Let \(1 \le \kappa \le d\) be a coordinate satisfying \(a_\kappa >0\). By [18, Prop. 2.1] (see also [13]) it holds

$$\begin{aligned} \mathbb {E}[\#_\kappa \varvec{T}^\kappa ] = 2. \end{aligned}$$
(137)

It follows by Eqs. (15) and (16) that the event (136) implies that a random number of critical \((\#_\kappa \varvec{T}^\kappa -1)\)-Galton–Watson trees has total size \(k_\kappa (n)\). The total population of a critical mono-type Galton–Watson tree assumes an integer n with probability \(\exp (o(n))\), yielding for any \(\epsilon >0\)

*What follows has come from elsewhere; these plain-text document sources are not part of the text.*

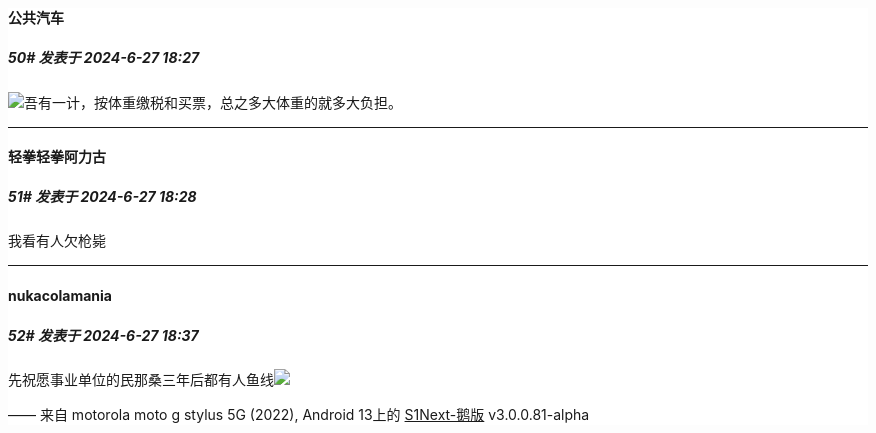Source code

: ####  公共汽车  
##### 50#       发表于 2024-6-27 18:27

<img src="https://static.saraba1st.com/image/smiley/face2017/067.png" referrerpolicy="no-referrer">吾有一计，按体重缴税和买票，总之多大体重的就多大负担。

*****

####  轻拳轻拳阿力古  
##### 51#       发表于 2024-6-27 18:28

我看有人欠枪毙


*****

####  nukacolamania  
##### 52#       发表于 2024-6-27 18:37

先祝愿事业单位的民那桑三年后都有人鱼线<img src="https://static.saraba1st.com/image/smiley/face2017/067.png" referrerpolicy="no-referrer">

—— 来自 motorola moto g stylus 5G (2022), Android 13上的 [S1Next-鹅版](https://github.com/ykrank/S1-Next/releases) v3.0.0.81-alpha


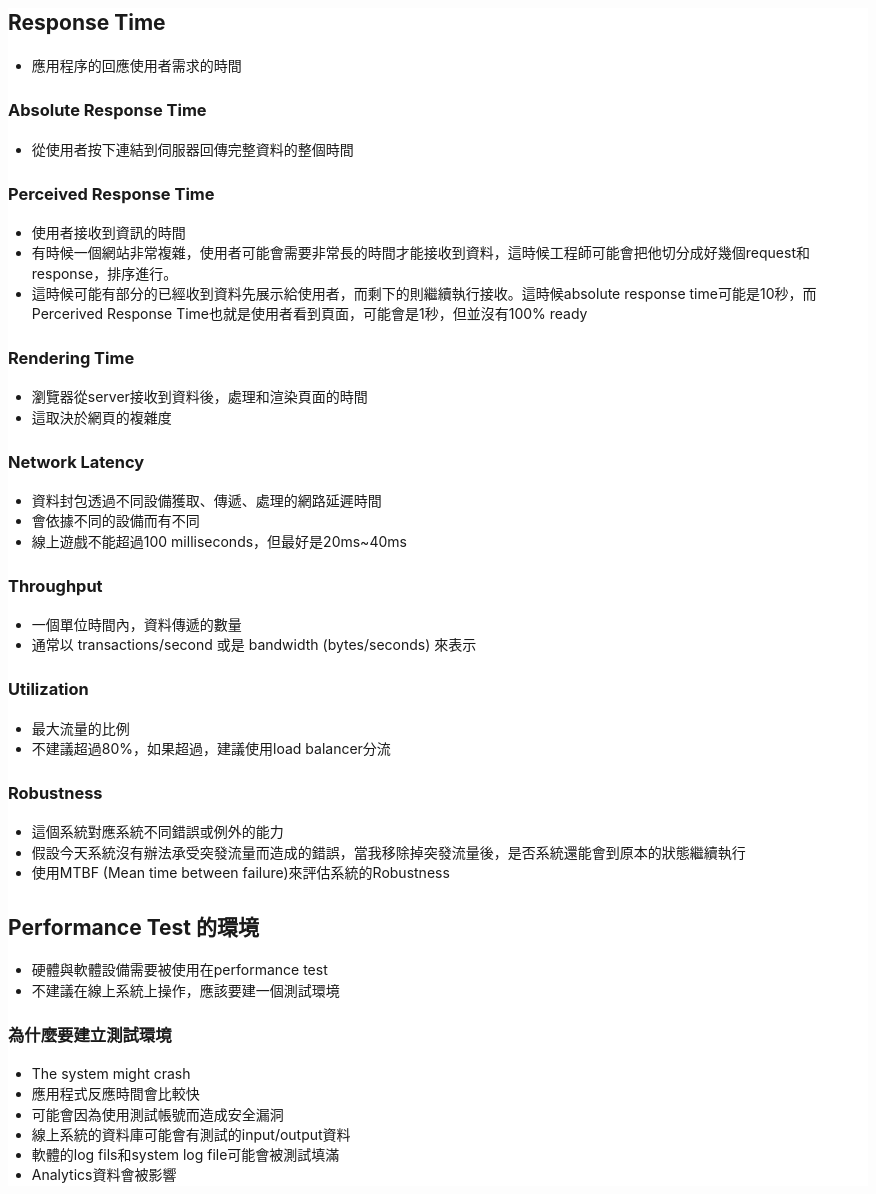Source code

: 
## Response Time
- 應用程序的回應使用者需求的時間

### Absolute Response Time
- 從使用者按下連結到伺服器回傳完整資料的整個時間

### Perceived Response Time
- 使用者接收到資訊的時間
- 有時候一個網站非常複雜，使用者可能會需要非常長的時間才能接收到資料，這時候工程師可能會把他切分成好幾個request和response，排序進行。
- 這時候可能有部分的已經收到資料先展示給使用者，而剩下的則繼續執行接收。這時候absolute response time可能是10秒，而Percerived Response Time也就是使用者看到頁面，可能會是1秒，但並沒有100% ready

### Rendering Time
- 瀏覽器從server接收到資料後，處理和渲染頁面的時間
- 這取決於網頁的複雜度

### Network Latency
- 資料封包透過不同設備獲取、傳遞、處理的網路延遲時間
- 會依據不同的設備而有不同
- 線上遊戲不能超過100 milliseconds，但最好是20ms~40ms


### Throughput
- 一個單位時間內，資料傳遞的數量
- 通常以 transactions/second 或是 bandwidth (bytes/seconds) 來表示


### Utilization
- 最大流量的比例
- 不建議超過80%，如果超過，建議使用load balancer分流


### Robustness
- 這個系統對應系統不同錯誤或例外的能力
- 假設今天系統沒有辦法承受突發流量而造成的錯誤，當我移除掉突發流量後，是否系統還能會到原本的狀態繼續執行
- 使用MTBF (Mean time between failure)來評估系統的Robustness


## Performance Test 的環境
- 硬體與軟體設備需要被使用在performance test
- 不建議在線上系統上操作，應該要建一個測試環境

### 為什麼要建立測試環境
- The system might crash
- 應用程式反應時間會比較快
- 可能會因為使用測試帳號而造成安全漏洞
- 線上系統的資料庫可能會有測試的input/output資料
- 軟體的log fils和system log file可能會被測試填滿
- Analytics資料會被影響 
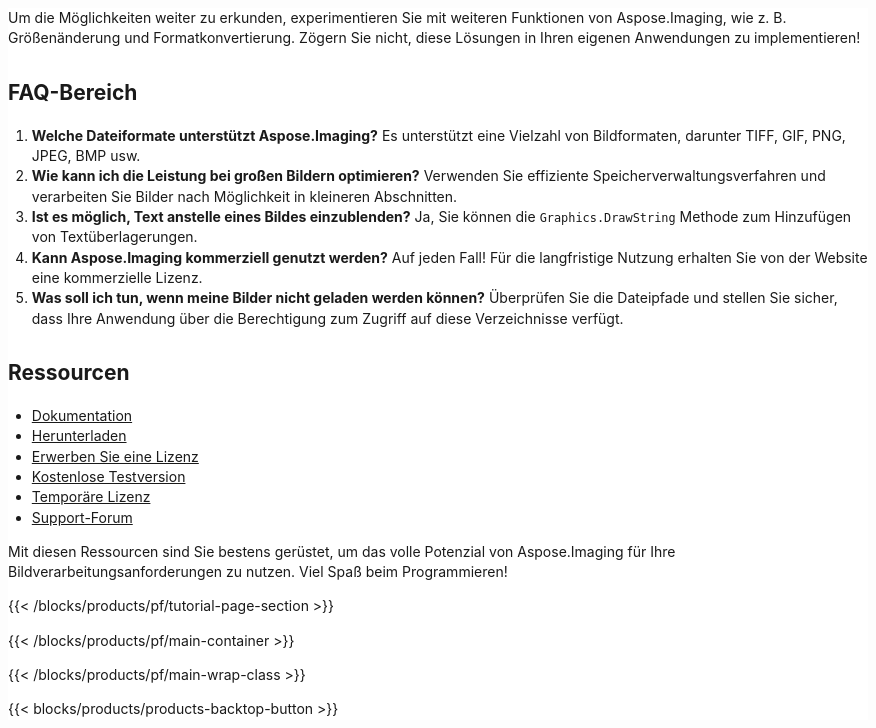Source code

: Um die Möglichkeiten weiter zu erkunden, experimentieren Sie mit weiteren Funktionen von Aspose.Imaging, wie z. B. Größenänderung und Formatkonvertierung. Zögern Sie nicht, diese Lösungen in Ihren eigenen Anwendungen zu implementieren!

## FAQ-Bereich

1. **Welche Dateiformate unterstützt Aspose.Imaging?** 
   Es unterstützt eine Vielzahl von Bildformaten, darunter TIFF, GIF, PNG, JPEG, BMP usw.
2. **Wie kann ich die Leistung bei großen Bildern optimieren?**
   Verwenden Sie effiziente Speicherverwaltungsverfahren und verarbeiten Sie Bilder nach Möglichkeit in kleineren Abschnitten.
3. **Ist es möglich, Text anstelle eines Bildes einzublenden?**
   Ja, Sie können die `Graphics.DrawString` Methode zum Hinzufügen von Textüberlagerungen.
4. **Kann Aspose.Imaging kommerziell genutzt werden?**
   Auf jeden Fall! Für die langfristige Nutzung erhalten Sie von der Website eine kommerzielle Lizenz.
5. **Was soll ich tun, wenn meine Bilder nicht geladen werden können?**
   Überprüfen Sie die Dateipfade und stellen Sie sicher, dass Ihre Anwendung über die Berechtigung zum Zugriff auf diese Verzeichnisse verfügt.

## Ressourcen
- [Dokumentation](https://reference.aspose.com/imaging/net/)
- [Herunterladen](https://releases.aspose.com/imaging/net/)
- [Erwerben Sie eine Lizenz](https://purchase.aspose.com/buy)
- [Kostenlose Testversion](https://releases.aspose.com/imaging/net/)
- [Temporäre Lizenz](https://purchase.aspose.com/temporary-license/)
- [Support-Forum](https://forum.aspose.com/c/imaging/10)

Mit diesen Ressourcen sind Sie bestens gerüstet, um das volle Potenzial von Aspose.Imaging für Ihre Bildverarbeitungsanforderungen zu nutzen. Viel Spaß beim Programmieren!

{{< /blocks/products/pf/tutorial-page-section >}}

{{< /blocks/products/pf/main-container >}}

{{< /blocks/products/pf/main-wrap-class >}}

{{< blocks/products/products-backtop-button >}}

$$\begin{aligned} \exp (- \epsilon k_\kappa (n)) = o(\mathbb {P}((\#_i \varvec{T})_{1 \le i \le d} = \varvec{k}(n))). \end{aligned}$$
(138)

This verifies Assumption (22). Let \(v_n^\kappa \) denote a uniformly selected vertex of type \(\kappa \) of the tree \(\varvec{T}_n\). It follows by Theorem 1 that

$$\begin{aligned} \mathfrak {L}( (\varvec{T}_n, v_n^\kappa ) \mid \varvec{T}_n) \,{\buildrel p \over \longrightarrow }\,\mathfrak {L}(\hat{\varvec{T}}(\kappa )). \end{aligned}$$
(139)

Using (135), we deduce:

Theorem 7

Let \(\mathfrak {G}_0 \subset \mathfrak {G}\) be a subset such that \(a_i>0\) for at least one type \(i \in \mathfrak {G}_0\). Let \(\eta \) be an independent random type from \(\mathfrak {G}_0\) drawn with probability \(\mathbb {P}(\eta = i) = a_i / \sum _{j \in \mathfrak {G}_0} a_j\). Let \(v_n\) denote a vertex of \(\varvec{T}_n\) that is uniformly selected among all vertices with type in \(\mathfrak {G}_0\). Then

$$\begin{aligned} \mathfrak {L}( (\varvec{T}_n, v_n) \mid \varvec{T}_n) \,{\buildrel p \over \longrightarrow }\,\mathfrak {L}(\hat{\varvec{T}}(\eta )). \end{aligned}$$
(140)

See [1, Thm. 3.1] for a limit in a similar setting that describes the asymptotic vicinity of the root.